_Exercise materials_:
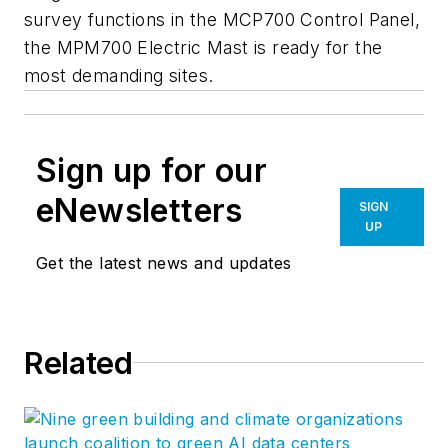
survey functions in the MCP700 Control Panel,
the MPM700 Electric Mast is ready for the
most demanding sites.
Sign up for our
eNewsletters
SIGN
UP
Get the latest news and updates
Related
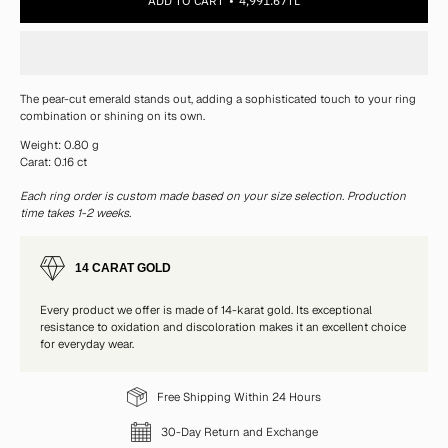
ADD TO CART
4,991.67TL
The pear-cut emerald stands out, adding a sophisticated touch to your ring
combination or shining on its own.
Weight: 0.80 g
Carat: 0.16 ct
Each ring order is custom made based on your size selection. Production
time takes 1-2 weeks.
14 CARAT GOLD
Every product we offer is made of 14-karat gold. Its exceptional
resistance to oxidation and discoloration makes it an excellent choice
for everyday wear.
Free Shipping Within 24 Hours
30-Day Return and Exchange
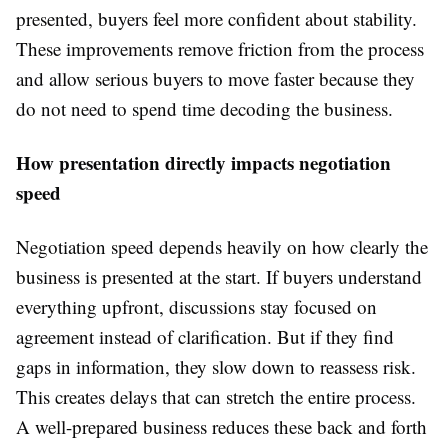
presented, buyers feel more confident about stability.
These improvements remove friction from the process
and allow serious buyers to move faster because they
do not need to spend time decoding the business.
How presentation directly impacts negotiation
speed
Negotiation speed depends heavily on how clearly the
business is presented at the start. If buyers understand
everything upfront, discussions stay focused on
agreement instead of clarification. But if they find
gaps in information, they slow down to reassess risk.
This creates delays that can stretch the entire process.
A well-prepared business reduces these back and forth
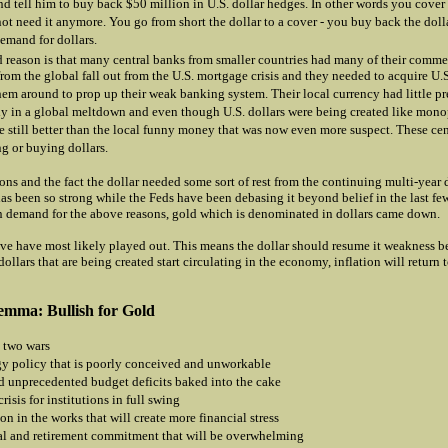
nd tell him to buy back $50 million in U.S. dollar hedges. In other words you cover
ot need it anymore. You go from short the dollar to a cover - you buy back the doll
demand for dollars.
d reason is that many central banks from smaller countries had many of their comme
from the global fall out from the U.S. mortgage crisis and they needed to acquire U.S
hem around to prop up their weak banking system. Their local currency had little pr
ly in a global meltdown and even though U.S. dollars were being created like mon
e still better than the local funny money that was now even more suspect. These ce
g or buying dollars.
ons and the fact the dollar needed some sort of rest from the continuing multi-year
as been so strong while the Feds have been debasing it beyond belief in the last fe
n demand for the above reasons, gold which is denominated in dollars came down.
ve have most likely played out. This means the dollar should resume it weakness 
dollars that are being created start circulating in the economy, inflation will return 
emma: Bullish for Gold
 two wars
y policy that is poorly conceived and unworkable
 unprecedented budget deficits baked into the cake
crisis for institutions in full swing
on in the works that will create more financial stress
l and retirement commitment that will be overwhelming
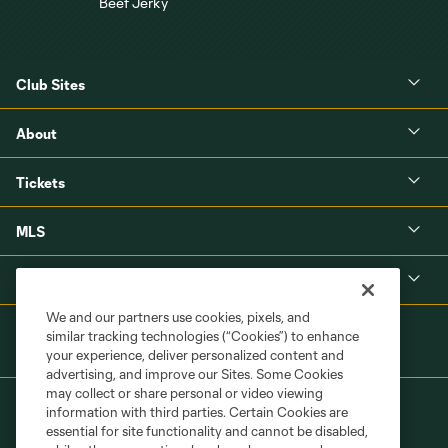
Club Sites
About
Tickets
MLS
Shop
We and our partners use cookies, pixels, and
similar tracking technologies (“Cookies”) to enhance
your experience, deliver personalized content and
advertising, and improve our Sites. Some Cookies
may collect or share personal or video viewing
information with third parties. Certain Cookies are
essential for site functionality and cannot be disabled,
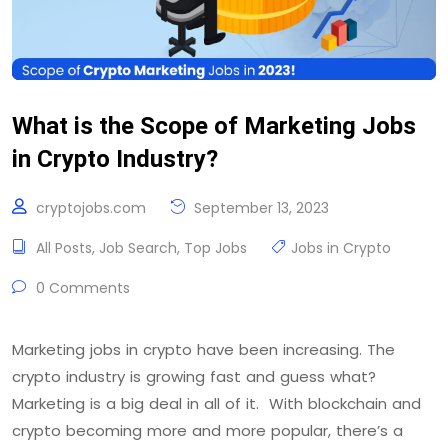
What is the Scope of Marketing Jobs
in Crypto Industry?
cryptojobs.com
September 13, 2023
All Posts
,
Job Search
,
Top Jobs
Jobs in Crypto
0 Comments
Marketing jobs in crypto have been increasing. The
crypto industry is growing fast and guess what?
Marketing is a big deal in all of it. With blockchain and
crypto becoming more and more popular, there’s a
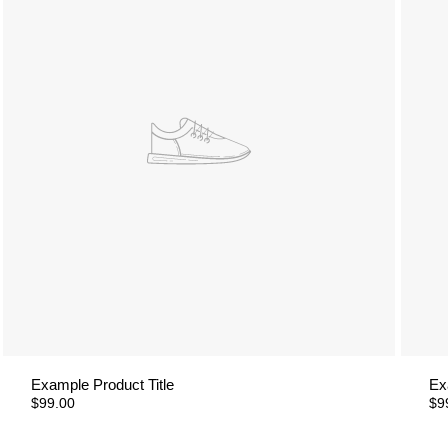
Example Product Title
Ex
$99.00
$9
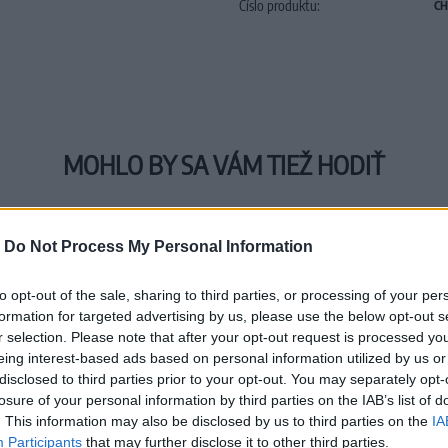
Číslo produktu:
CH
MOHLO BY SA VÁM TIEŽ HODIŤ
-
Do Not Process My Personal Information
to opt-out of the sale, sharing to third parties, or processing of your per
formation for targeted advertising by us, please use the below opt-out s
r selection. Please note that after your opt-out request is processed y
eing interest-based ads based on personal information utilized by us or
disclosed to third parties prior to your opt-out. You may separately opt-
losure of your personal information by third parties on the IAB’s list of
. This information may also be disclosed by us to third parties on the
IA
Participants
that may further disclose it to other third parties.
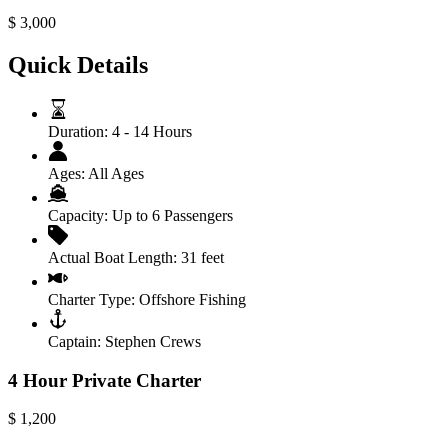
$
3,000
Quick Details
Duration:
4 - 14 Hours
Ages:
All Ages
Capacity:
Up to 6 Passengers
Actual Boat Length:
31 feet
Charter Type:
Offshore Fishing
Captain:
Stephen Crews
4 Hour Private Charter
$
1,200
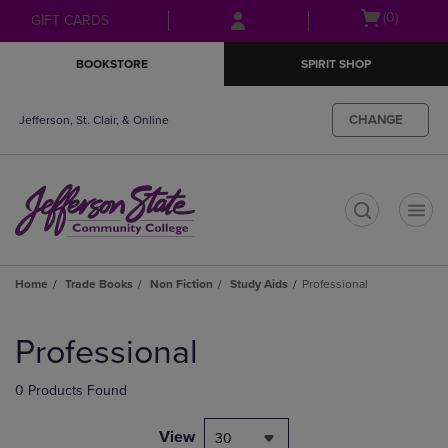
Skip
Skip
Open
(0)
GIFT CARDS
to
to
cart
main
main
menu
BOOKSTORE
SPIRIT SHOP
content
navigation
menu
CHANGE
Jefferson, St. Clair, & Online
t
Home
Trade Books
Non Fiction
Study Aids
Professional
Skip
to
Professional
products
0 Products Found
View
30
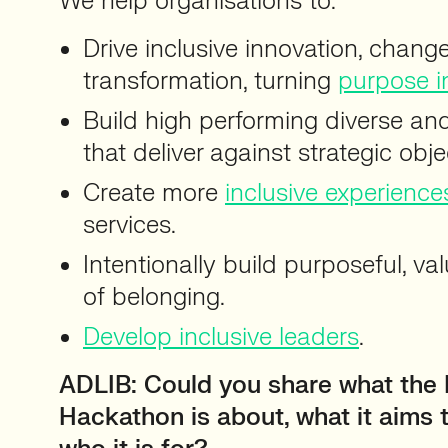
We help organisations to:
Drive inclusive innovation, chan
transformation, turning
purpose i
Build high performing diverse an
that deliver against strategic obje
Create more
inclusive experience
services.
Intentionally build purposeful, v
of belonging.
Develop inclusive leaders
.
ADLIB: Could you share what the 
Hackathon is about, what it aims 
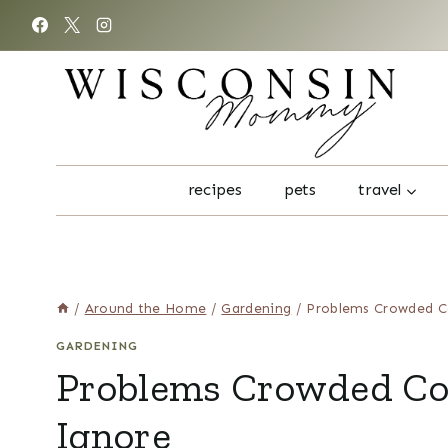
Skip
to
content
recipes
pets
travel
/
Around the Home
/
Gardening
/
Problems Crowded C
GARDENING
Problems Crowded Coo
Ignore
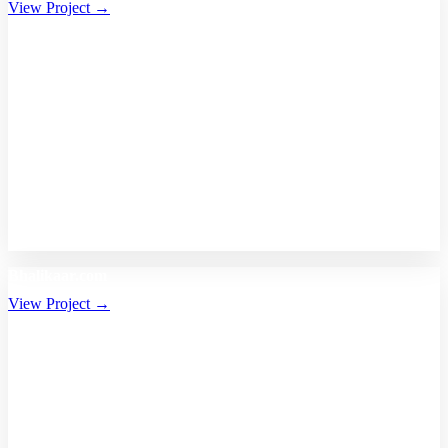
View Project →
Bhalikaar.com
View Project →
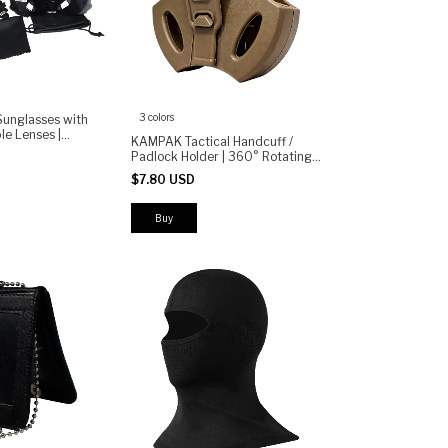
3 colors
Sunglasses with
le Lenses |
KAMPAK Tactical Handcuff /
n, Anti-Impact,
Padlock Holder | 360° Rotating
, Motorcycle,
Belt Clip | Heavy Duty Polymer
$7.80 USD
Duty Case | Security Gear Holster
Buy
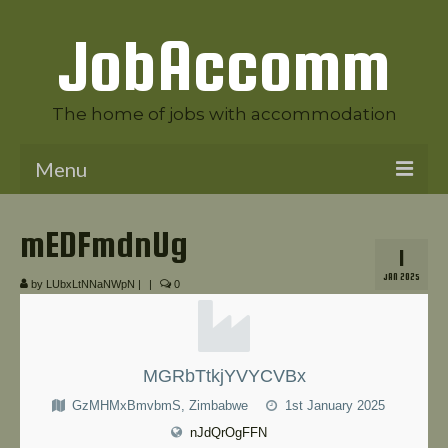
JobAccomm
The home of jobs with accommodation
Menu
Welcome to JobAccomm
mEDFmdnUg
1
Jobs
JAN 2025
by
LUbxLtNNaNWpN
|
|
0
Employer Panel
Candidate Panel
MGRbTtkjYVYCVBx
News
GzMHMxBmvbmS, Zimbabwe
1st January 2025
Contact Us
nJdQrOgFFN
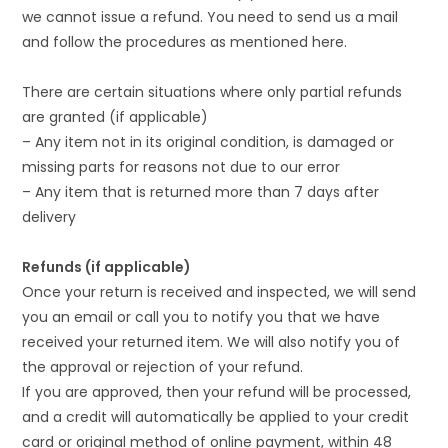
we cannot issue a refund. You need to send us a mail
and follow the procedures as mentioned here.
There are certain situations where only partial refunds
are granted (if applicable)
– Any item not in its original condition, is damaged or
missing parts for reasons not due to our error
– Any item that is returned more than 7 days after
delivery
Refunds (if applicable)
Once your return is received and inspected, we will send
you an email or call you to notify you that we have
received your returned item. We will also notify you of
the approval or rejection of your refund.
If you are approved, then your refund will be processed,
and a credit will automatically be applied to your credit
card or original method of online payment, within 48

_What is needed_: From the material above, gather all lines that include the string "after" and copy them.

_Worked solution_:
r selection. Please note that after your opt-out request is processed y
– Any item that is returned more than 7 days after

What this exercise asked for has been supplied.